The problem of a lot of deleted docs?

I need to delete docs frequent,but es only flags these as deleted.If there are a lot of deleted docs,the speed of query will lower?And has other problems?

Depending on the use case you can:

  • do nothing else. At some point elasticsearch will eventually remove deleted docs.
  • run a force merge
  • index in a new index and remove the old one
  • use index name pattern such as time based indices with index-DDMMYYY and remove old data by removing old indices (you can use curator for that)

May be describe more what is the use case?

1 Like

I use es to save member info(about 100 million docs),and often need to delete member info(doc).

I find the number of deleted docs grow fast,Which moment es will remove deleted docs,if i never use force merge api ,i will have query performance issues after a period of time?

It'll pick up and merge those deleted documents asynchronously, whenever it feels like it has enough work to do.

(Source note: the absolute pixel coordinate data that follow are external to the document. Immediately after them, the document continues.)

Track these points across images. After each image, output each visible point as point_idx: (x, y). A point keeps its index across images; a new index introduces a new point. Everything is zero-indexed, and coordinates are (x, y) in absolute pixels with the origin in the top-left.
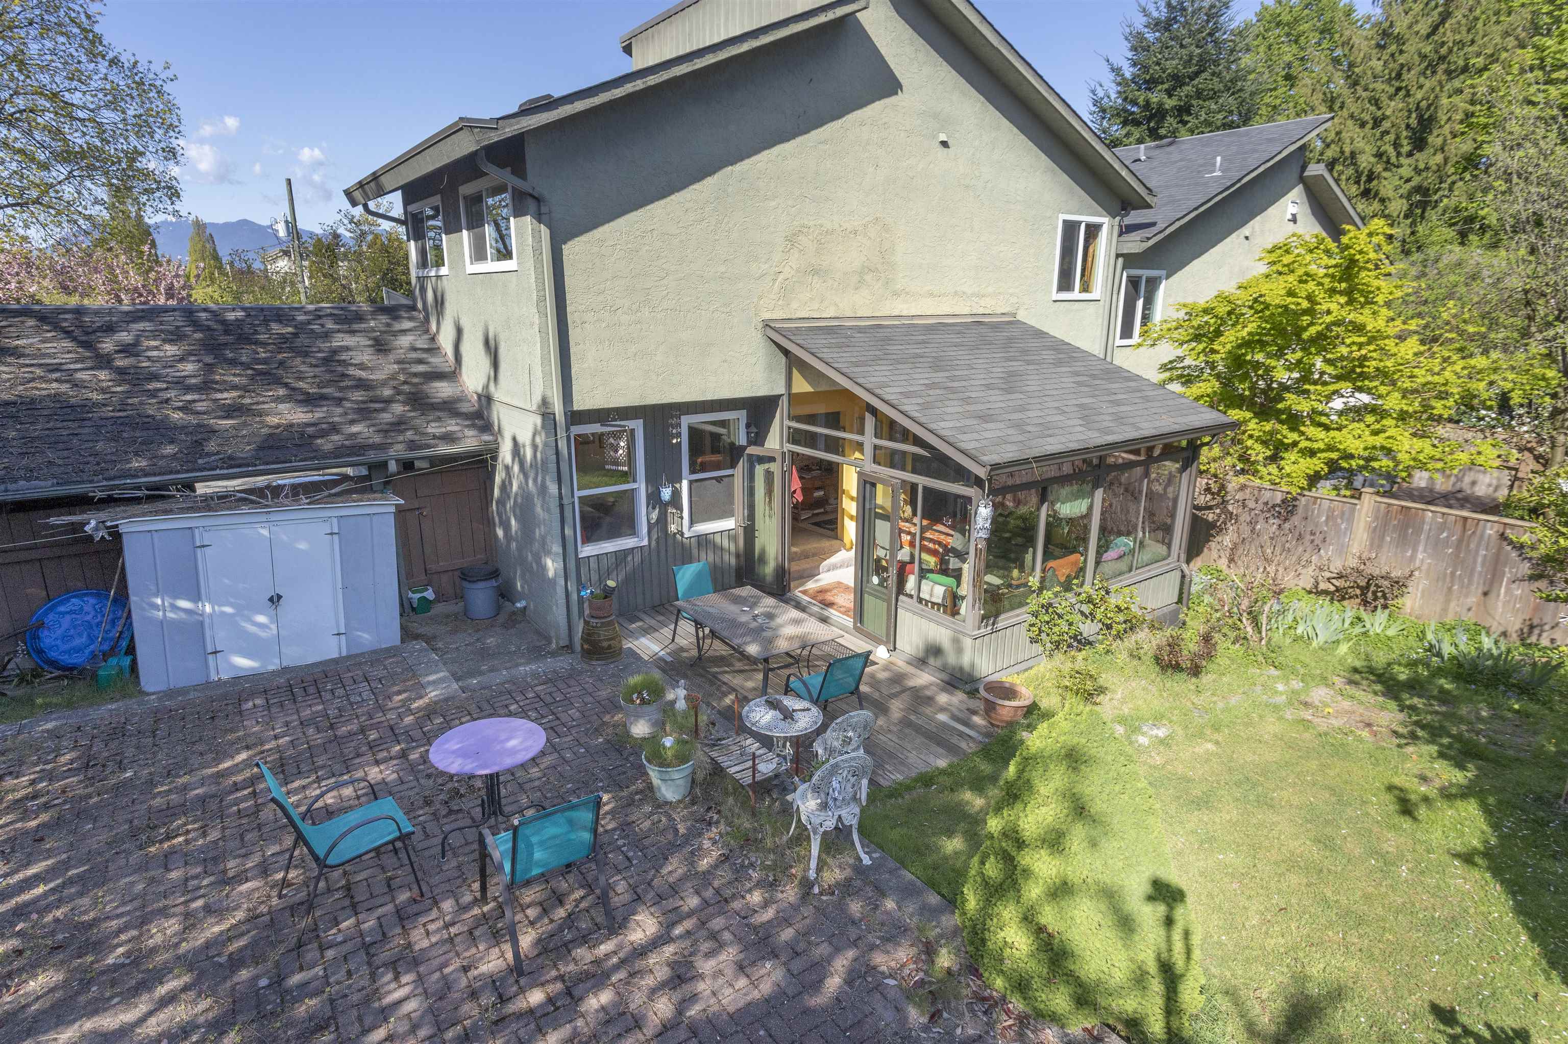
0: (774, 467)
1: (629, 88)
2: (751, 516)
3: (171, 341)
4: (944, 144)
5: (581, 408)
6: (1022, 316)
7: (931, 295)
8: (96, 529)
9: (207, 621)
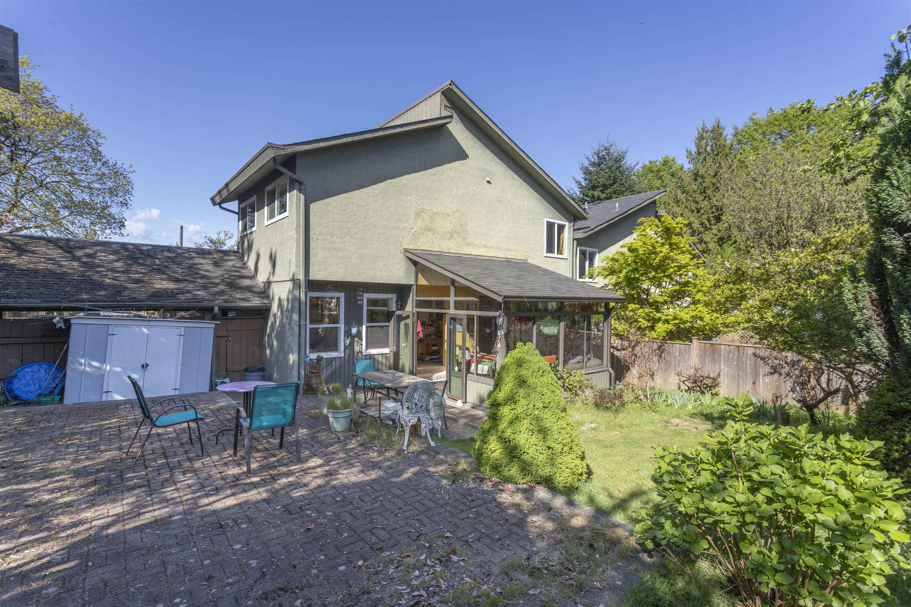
0: (409, 321)
1: (344, 140)
2: (398, 347)
3: (113, 255)
4: (489, 182)
5: (313, 279)
6: (530, 261)
7: (485, 247)
8: (59, 322)
9: (106, 374)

For the most part deleted documents are just a thing you have to live with if you have an index that you are constantly updating or being deleted. They have very little CPU overhead which should be fine. They cost disk space and proportional IO bandwidth.

What proportion of deleted documents to live documents do you have now?

Now i have 5% deleted docs,i think i will have 30% - 40% deleted docs..

If it cost proportional IO bandwidth,i think i will have query performance issues?

I tried 'force merge',but the number of deleted docs just from 5 million to 3 million,I can clear the deleted docs?

Note that when you update a document you basically delete and reindex.

Did you see any slowness issue? I mean that it's often better letting elasticsearch do his job.
It will eventually remove deleted docs when needed.

Thank you,i haven't seen any slowness issue until now,i just worry about what will happen someday in the future.

I use _stats to find there are 3212174 deleted docs.But after i use index/_forcemerge?only_expunge_deletes=true api,it still have 3065150 deleted docs.

Before:

"primaries": {
     "docs": {
          "count": 74090335,
          "deleted": 3212174
 }

After:

"docs": {
  "count": 74090878,
  "deleted": 3065150
}

Well. I'm always saying something like "don't try to fix issues you don't have".
Monitor things is a great thing but let elasticsearch does its jobs.

Unless you want to reindex more than 50% of your docs at once, stick with the default behavior.
It has proven to work well for years. At least on projects I was managing before joining elastic.

Yes. The "problem" here (which is not a problem) is that you probably have more than one segment. You need to tell elasticsearch to write only one segment max_num_segments =1.
But again, it's probably a bad idea to run that often. Elasticsearch is smart enough to know what is the best number of segments you should have.

Unless it's a logging use case but here it's not the case.